A simpler method consists of using the fast analytical circuits techniques or FACTs. Rather than writing algebraic lines, why not looking at simple sketches as shown below? The principle lies in determining the time constants of a circuit when the excitation \$V_{in}\$ is reduced to 0 V (a voltage source here). A 0-V voltage source is a short circuit so you will replace the source symbol by a short circuit and will "look" at the resistance offered by the energy storing elements connecting terminals when \$L\$ and \$C\$ alternatively set in two different states: dc state and high-frequency state. In the first state, a cap is an open circuit while an inductor is a short. In the second state, a cap is a short circuit and an inductor is an open circuit.

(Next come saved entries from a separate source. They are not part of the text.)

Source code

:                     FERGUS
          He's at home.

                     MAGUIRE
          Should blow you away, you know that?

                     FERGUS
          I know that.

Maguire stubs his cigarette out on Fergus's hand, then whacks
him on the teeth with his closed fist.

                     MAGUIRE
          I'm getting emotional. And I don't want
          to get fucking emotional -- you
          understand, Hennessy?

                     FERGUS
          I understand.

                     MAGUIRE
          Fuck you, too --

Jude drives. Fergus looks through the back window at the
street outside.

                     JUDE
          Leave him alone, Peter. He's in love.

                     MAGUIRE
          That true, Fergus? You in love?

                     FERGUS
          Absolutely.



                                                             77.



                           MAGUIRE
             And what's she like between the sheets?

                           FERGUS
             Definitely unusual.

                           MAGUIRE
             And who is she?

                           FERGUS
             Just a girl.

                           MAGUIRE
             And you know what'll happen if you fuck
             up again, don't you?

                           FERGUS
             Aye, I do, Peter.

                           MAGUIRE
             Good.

The exercise is quite simple. First, determine the gain of the circuit at dc: short the inductor and open the cap: \$H_0 = 1\$ because the capacitor is unloaded. Then, reduce the excitation to zero and determine the time constants involving \$L_1\$ and \$C_2\$ in this mode. The first drawing shows an infinite resistance "seen" from \$L_1\$'s terminals implying a 0-s time constant while the second sketch shows a time constant \$\tau_2=R_1C_2\$. The second time-constant product is obtained by shorting \$C_2\$ while "looking" at the resistance from \$L_1\$'s terminals: \$\tau_{21} = \frac{L_1}{R_1}\$. This is it, we can write the denominator following \$D(s) = 1+sb_1+s^2b_2 = 1 + s(\tau_1+\tau_2) + s^2(\tau_2\tau_{21})\$. Then, you can rearrange this polynomial form to make it fit the classical canonical form found in the literature. This is what the below Mathcad sheet shows:

The cool thing is that I could determine the transfer function just by going through simple sketches, without writing a line of algebra. If I made a mistake, it is easy to return to the guilty drawing and fix it. There is a tutorial here which I encourage those involved in studying transfer functions to review. Once you've acquired the skill, you won't go back to classical analysis!

Answer 2

Here are some hints/help: -

How to make the predicted low-pass filter Transfer function for this specific circuit?

You need to define the Q of the circuit i.e. the amplitude of the output at the natural resonant frequency (\$\omega_n\$). For a butterworth response Q = 0.7071. Q always defines the amplitude of the transfer function at \$\omega_n\$ : -

Picture from Here.

the Phase Angle between the output voltage and input voltage is -90 degrees at the cut-off frequency (78 kHz)

And, if you read the section a bit further down from the picture link entitled "Quality factor, amplitude and phase at \$\omega_n\$" you will see a proof that the filter phase is always 90 degrees at the cut-off frequency.

The cut-off frequency is defined as f = \$\dfrac{1}{2\pi\sqrt{LC}}\$

But you need to choose a resistor value that satisfies Q and this also depends on the ratio of L and C. Try using this site for help in choosing values. Okawa electric design is the site name and it's very useful.